Wednesday, October 15, 1924 at 2:30 pm, several thousand people gather to view the dedication ceremony for the Francis Asbury Statue. Dignitaries from Washington D.C. seat on the white-draped platform. Hanging from left to right around the rear of the wide stage is a pine bough, clearly a nod to the rural travels of Francis Asbury. Several American Flags hang erect in the almost non-existent wind. Even the stillness of the flags urge that Asbury would have enjoyed a few less-windy days in his travels. At the center of the platform is a wood podium. Atop the speaker’s stand is a microphone. This twentieth-century apparatus undoubtedly powers the numerous loud speakers at the top of the metal pole in front of the prime location. The technology of the day hovers like a gyral-areophone set to observe and deliver the key points of the day’s events.
The photos from the day were taken from an advantageous viewpoint. Obviously from higher ground, either a building across the street or a perfectly placed hilltop. In one of the photos of the Francis Asbury Statue dedication, a trolley streetcar sits on the road. It obviously traveled along the rails embedded in the asphalt street. Electrified since 1888, the Washington D.C. streetcars were the predecessors of the twentieth-century bus system begun in the 1960’s.
In another photo of the Francis Asbury Statue dedication event, President Calvin Coolidge is giving his much-awaited address. As master of this august ceremony, President Coolidge gives the famous phrase about Francis Asbury which many who know of Asbury are familiar with, “He is entitled to rank as one of the builders of our nation.” President Coolidge’s speech is worthwhile to read. Not only does the speech point to the merits of the ministry efforts of Francis Asbury, President Coolidge’s words go much deeper, ranking Christianity as the main reason for America’s success:
“On the foundation of a religious civilization which he (Francis Asbury) sought to build, our country has enjoyed greater blessing of liberty and prosperity than was ever before the lot of man. These cannot continue if we neglect the work which he (Asbury) did. We cannot depend on the government to do the work of religion. We cannot escape a personal responsibility for our own conduct. We cannot regard those as wise or safe counselors in public affairs who deny these principles and seek to support the theory that society can succeed when the individual fails.”

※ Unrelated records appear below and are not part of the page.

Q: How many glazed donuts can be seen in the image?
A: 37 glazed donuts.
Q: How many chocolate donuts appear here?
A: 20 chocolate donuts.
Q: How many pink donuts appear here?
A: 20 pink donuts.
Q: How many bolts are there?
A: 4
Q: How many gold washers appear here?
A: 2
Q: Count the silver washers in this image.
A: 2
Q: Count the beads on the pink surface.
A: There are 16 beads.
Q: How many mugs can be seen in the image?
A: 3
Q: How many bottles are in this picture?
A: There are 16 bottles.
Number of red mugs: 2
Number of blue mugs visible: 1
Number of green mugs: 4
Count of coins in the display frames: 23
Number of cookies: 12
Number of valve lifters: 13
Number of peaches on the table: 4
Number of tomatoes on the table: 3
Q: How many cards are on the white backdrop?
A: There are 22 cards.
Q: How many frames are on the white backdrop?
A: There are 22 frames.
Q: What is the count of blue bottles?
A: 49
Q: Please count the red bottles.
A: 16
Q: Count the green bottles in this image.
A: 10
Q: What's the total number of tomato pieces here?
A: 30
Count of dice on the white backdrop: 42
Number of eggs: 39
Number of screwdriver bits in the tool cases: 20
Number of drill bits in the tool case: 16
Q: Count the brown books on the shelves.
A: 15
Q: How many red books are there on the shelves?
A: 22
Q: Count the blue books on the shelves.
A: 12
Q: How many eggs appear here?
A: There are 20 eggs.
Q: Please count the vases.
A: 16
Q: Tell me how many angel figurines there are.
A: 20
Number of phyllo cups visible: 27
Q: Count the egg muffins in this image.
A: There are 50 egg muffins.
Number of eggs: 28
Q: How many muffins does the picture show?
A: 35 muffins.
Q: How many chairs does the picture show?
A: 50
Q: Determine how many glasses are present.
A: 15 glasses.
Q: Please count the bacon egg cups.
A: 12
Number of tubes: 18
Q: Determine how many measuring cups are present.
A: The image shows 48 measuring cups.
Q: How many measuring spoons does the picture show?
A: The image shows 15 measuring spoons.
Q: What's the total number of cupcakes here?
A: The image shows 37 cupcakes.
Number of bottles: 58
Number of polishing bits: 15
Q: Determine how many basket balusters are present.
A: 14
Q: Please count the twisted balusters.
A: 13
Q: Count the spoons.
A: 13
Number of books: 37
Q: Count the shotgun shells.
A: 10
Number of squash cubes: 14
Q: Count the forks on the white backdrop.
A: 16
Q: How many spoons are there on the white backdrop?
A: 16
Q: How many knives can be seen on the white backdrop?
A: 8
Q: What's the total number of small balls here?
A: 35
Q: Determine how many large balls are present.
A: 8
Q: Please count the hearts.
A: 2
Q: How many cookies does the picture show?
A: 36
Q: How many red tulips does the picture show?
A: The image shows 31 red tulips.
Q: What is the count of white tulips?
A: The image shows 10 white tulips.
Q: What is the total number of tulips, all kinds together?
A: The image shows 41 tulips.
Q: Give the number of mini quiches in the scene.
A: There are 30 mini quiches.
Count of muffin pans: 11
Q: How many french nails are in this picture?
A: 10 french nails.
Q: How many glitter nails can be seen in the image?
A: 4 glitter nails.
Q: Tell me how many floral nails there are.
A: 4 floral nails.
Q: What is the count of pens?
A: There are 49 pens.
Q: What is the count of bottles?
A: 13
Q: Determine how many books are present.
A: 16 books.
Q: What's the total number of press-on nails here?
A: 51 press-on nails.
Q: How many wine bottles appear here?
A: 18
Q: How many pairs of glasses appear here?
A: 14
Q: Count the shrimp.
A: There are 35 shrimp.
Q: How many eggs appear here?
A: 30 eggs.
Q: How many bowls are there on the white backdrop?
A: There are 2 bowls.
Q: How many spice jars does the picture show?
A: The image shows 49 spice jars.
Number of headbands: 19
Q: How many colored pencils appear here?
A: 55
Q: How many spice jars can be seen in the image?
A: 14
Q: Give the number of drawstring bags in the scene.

Another photo from the day of the dedication of the Francis Asbury Statue shows the manner in which the statue was vailed before the ceremony. Two large American flags hang vertically on either side of the equestrian monument. In the magnificent photo, the flanking flags have been pulled back to reveal the spectacular Francis Asbury Statue. The shot taken from the crowd level is a stunning depiction of Francis Asbury and the flags of his adopted country. A country in which he spent nearly his entire life leading the people of the frontier to Jesus Christ.